National Grid said that an automatic protection relay - a sophisticated £2,000 device the size of a shoebox - "tripped" after it misinterpreted a switch in power supply as a fault on the system. This knocked out three of the four substations supplying south London, cutting off electricity to 410,000 customers, including Network Rail and London Underground.

The blackout on 28 August was Britain's worst in a decade and highlighted grave deficiencies in communications between National Grid, police and the operators of the country's rail systems.

The relay, put in place in June 2001, should have been designed to cope with a current of more than 5,000 amps. Instead, a more sensitive 1,000-amp relay was installed by mistake. Despite the fact that the wrong fuse, installed by an outside contractor, had lain undetected for two years, National Grid said there would not be any disciplinary action against any member of staff. Nor is it seeking damages from the contractor.

Roger Urwin, chief executive of National Grid, said the power failure was an isolated incident caused by human error and was not the result of a lack of investment or inadequate maintenance and operating procedures.

He also maintained that National Grid was not liable to pay compensation to customers for negligence. It hadnot breached its operating licence - an offence that could lead to a £100m fine from the energy regulator, Ofgem.

Mr Urwin also denied that National Grid had become "accident prone" even though a second power failure just a week after the London blackout had cut off supplies to 200,000 homes in the West Midlands. The Department of Trade and Industry and Ofgem announced they are to investigate the two incidents.

The investigations are likely to focus on why EDF Energy, the French-owned electricity supplier for London, did not reconnect London Underground immediately. The Grid report says that EDF had made contingency arrangements to do just this in the event of a power failure at Wimbledon.

But only one of the three engineers in the EDF control room that evening is understood to have had the authority to switch supplies. Once London Underground had taken the decision to close the Tube, the power supply had to remain switched off for hours because trains were being evacuated on to the tracks.
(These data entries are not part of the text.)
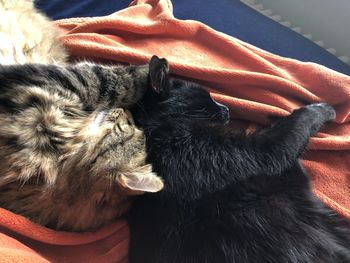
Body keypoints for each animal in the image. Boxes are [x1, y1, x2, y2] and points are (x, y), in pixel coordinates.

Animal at [129, 56, 350, 263]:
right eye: (206, 97)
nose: (226, 108)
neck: (165, 130)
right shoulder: (264, 150)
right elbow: (299, 123)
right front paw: (325, 109)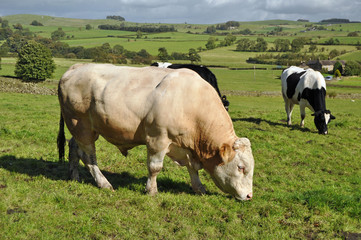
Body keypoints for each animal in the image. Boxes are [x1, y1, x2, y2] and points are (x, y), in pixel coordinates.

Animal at [57, 62, 253, 200]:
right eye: (241, 167)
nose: (249, 196)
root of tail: (76, 67)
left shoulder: (185, 144)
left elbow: (192, 167)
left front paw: (199, 188)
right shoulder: (157, 139)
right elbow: (155, 167)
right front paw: (151, 190)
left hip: (83, 129)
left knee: (73, 147)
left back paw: (74, 176)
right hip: (80, 125)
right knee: (88, 156)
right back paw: (103, 183)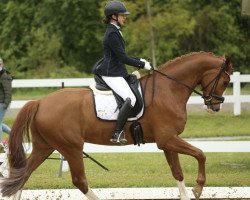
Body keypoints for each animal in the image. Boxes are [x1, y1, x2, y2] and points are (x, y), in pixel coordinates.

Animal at [0, 52, 232, 200]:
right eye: (225, 81)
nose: (215, 106)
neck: (168, 89)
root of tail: (39, 102)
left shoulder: (167, 141)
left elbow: (178, 173)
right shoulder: (167, 139)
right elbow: (201, 154)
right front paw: (198, 188)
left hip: (45, 146)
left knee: (23, 175)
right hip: (71, 147)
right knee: (79, 181)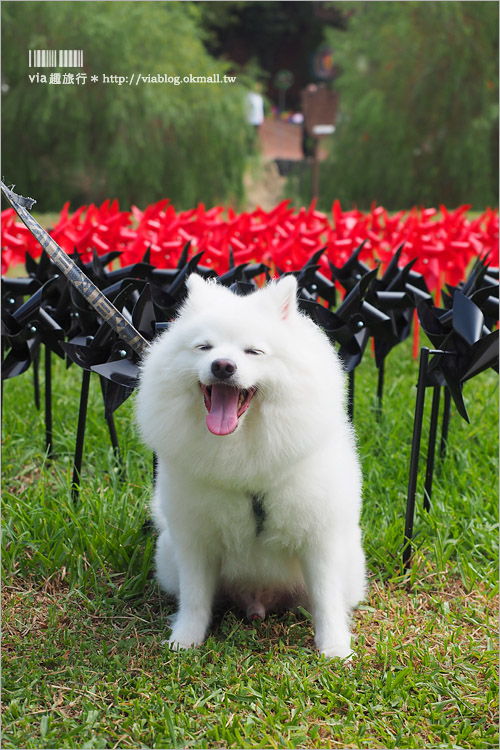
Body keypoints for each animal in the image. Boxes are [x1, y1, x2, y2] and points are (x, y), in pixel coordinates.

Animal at [135, 274, 366, 656]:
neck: (241, 452)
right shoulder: (195, 539)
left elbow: (326, 599)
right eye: (204, 347)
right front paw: (185, 640)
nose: (222, 366)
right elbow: (195, 598)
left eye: (253, 352)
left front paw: (334, 649)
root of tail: (258, 602)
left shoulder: (320, 537)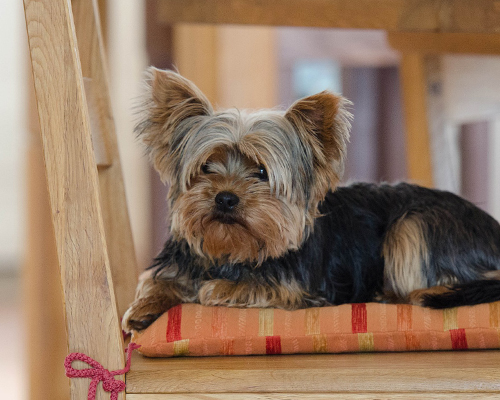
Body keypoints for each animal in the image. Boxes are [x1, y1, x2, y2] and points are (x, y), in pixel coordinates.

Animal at [121, 67, 500, 332]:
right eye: (206, 167)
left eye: (261, 172)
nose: (225, 198)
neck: (232, 251)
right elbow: (155, 280)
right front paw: (143, 308)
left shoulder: (299, 290)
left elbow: (241, 288)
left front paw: (219, 287)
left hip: (414, 226)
The 43-page report by the Grid depicts a "sod's law" sequence of events that led to the 41-minute blackout. On the evening in question one of the two transmission circuits linking the four south London substations was out of service for routine maintenance.
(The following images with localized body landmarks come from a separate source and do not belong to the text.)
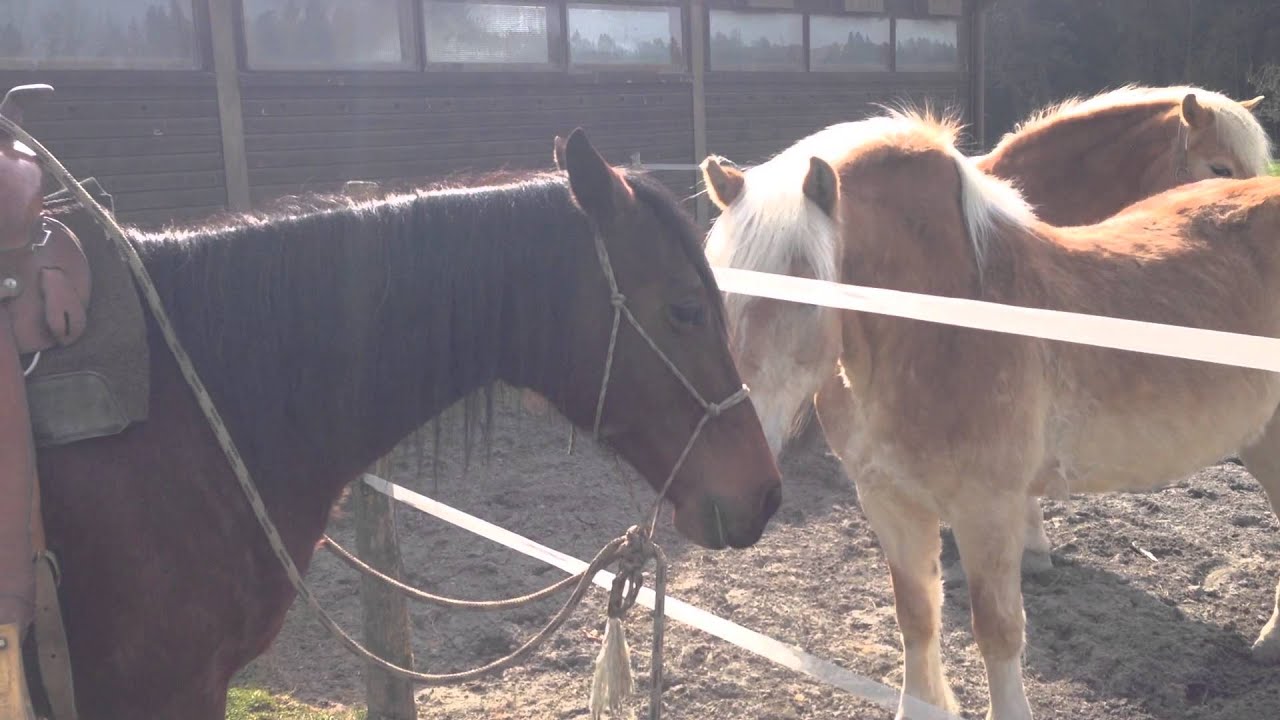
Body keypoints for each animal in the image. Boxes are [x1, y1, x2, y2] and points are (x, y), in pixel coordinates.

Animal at [699, 110, 1280, 719]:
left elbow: (997, 631)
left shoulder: (989, 509)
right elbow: (916, 616)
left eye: (806, 295)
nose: (734, 473)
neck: (940, 332)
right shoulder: (888, 500)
A "Buchholz alarm" - of which there are only about 13 a year - then sounded at the Grid's national control centre at 6.20pm, warning that a transformer at one of the substations, Hurst, was in danger of failing.
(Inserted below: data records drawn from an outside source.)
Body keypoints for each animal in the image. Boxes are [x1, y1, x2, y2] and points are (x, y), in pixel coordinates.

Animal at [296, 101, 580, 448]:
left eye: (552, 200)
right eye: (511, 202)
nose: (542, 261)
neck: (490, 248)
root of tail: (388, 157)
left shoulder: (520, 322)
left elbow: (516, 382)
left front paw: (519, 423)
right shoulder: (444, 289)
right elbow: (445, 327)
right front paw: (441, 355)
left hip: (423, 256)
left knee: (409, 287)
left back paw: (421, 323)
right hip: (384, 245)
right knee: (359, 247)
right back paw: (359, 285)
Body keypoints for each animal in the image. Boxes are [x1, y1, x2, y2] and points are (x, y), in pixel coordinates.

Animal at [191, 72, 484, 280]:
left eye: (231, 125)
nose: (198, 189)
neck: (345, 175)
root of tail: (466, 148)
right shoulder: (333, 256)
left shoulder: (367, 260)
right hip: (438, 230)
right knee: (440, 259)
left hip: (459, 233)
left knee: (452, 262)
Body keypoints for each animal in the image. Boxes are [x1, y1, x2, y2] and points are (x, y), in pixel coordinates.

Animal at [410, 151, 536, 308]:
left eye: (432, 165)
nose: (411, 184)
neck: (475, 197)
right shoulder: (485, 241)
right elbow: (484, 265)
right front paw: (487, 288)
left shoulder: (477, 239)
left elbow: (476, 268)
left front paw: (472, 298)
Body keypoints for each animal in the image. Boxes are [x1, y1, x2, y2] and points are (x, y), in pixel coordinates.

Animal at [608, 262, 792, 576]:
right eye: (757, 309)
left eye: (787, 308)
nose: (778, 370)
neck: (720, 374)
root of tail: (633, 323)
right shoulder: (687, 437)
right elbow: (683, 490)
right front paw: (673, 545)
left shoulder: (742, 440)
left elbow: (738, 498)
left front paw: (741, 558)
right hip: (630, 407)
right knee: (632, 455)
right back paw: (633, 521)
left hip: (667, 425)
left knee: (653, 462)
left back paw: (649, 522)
The transformer was immediately disconnected from the system and the power flow switched so that Hurst could be supplied from the Wimbledon substation via another substation at New Cross. But the automatic relay protector between Wimbledon and New Cross with the wrong fuse interpreted the power surge as a fault, shutting the three substations and causing the blackout.

The Grid reconnected all of the substations to the national transmission system at 6.57pm. Four minutes later, EDF Energy reconnected all its affected customers.